▶ [Text passage]:
Three Cylinders On Top of a Rough Surface and the Force

[. Arctic.]

Homework Statement

Three cylinders with the same size, density, and structure are piled on each other and on top of a rough surface. Find the minimum angle which the direction of the force acting between the cylinders and the rough surface makes with the vertical? The cylinders are stacked like this. There are two on the bottom and one at the top making a triangle shape. I'm not entirely sure if they want a number since no other information is given. I want to say it's at 45° angle, but I keep thinking I have to prove it using various equations. I wouldn't mind a hint. Thanks in advance for your help.

Homework Equations

The Attempt at a Solution

 

[haruspex]

Two things aren't clear: is the surface horizontal? are the cylinders rough enough to prevent slipping between themselves?
If yes to both then I would think you can calculate the angle exactly, so it's not a matter of there being a minimum angle. OTOH, if no to both then I would think there's not enough information.

 

[. Arctic.]

Yeah. The surface they are on top definitely is horizontal and from looking at the drawing provided, the cylinders are in fact rough enough to stay on top of each other without slipping. I may be over thinking it.

 

[haruspex]

Ok, I think I now see why it's still a matter of finding a minimum. So, put in some unknowns for magnitudes and directions of forces (using the symmetry) and write down free body equations for static equilbrium.

 

[. Arctic.]

Here is some additional information.

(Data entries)
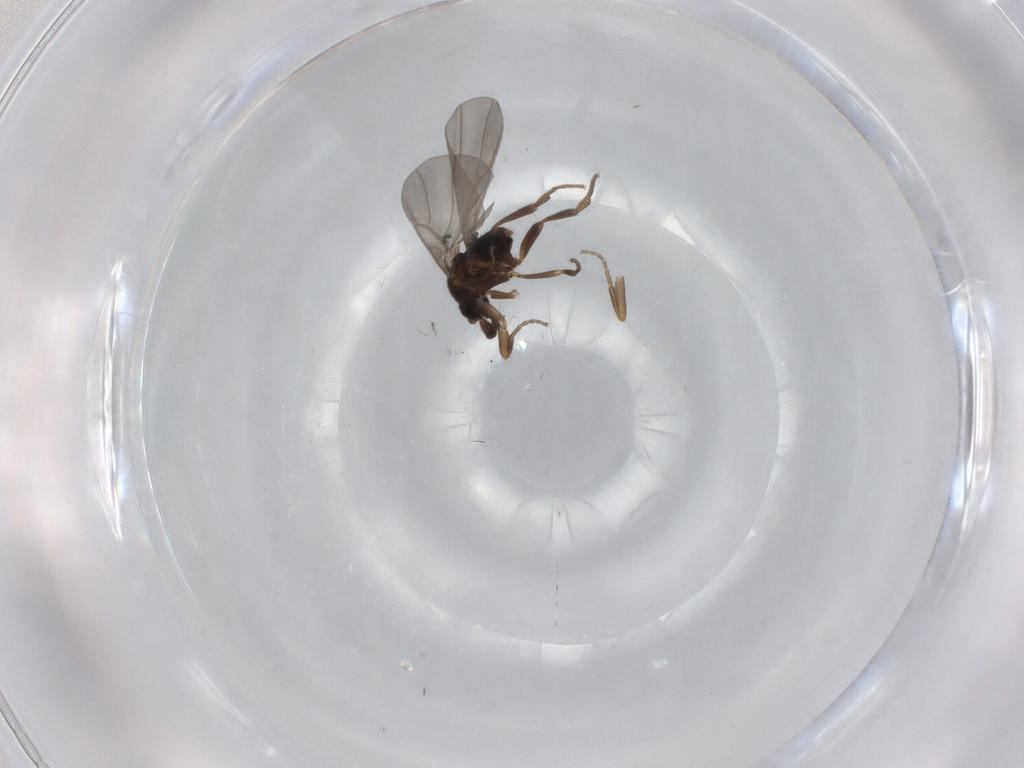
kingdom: Animalia
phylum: Arthropoda
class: Insecta
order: Diptera
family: Phoridae
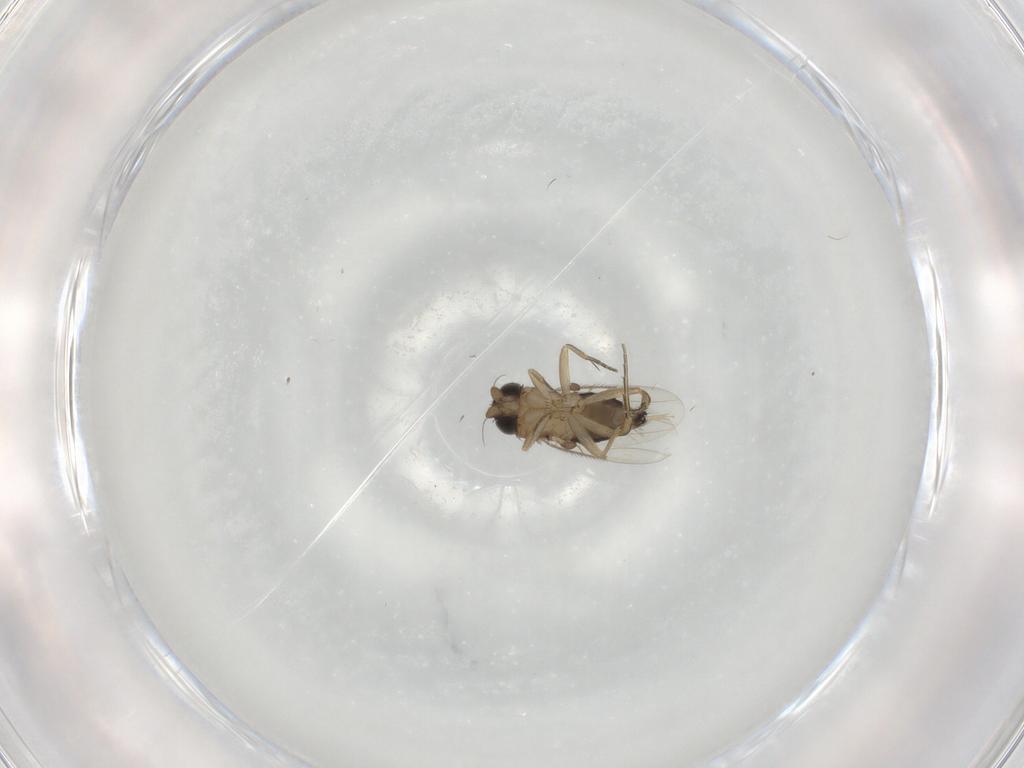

▶ [Required work]:
**1.** In the forum thread about the three stacked cylinders, how are the cylinders arranged?
**2.** Continue the forum thread about the three stacked cylinders from its last line.

▶ [Answer set]:
**1.** Two are on the bottom and one is on top, making a triangle shape.

**2.**
Can be solved using F=ma in the x and the y direction. Study, for example, the bottom right cylinder. In the y direction, you have the weight of the cylinder, the y-component of the friction, between the top cylinder and the bottom right cylinder, the y-component of the push caused by the top cylinder on the bottom right cylinder. The sum of the y-component of all these 3 forces is equal to 3W/2. In the x-direction you have the push coming in from the bottom left cylinder and acting on the bottom right cylinder, you have the x-component of the friction between the top cylinder and the bottom right cylinder, the friction from the ground acting on the bottom cylinder and another force. To get a minimum angle set the horizontal force acting by the left cylinder on the right cylinder equal to zero.

 

[haruspex]

Quite so. So go ahead and write out the free body equations for one of the lower cylinders. Create symbols for unknown forces as necessary (using a different symbol for each). Look at the sum of vertical forces, the sum of horizontal forces, and moments about the centre of the cylinder.

 

[. Arctic.]

Thanks for all the help.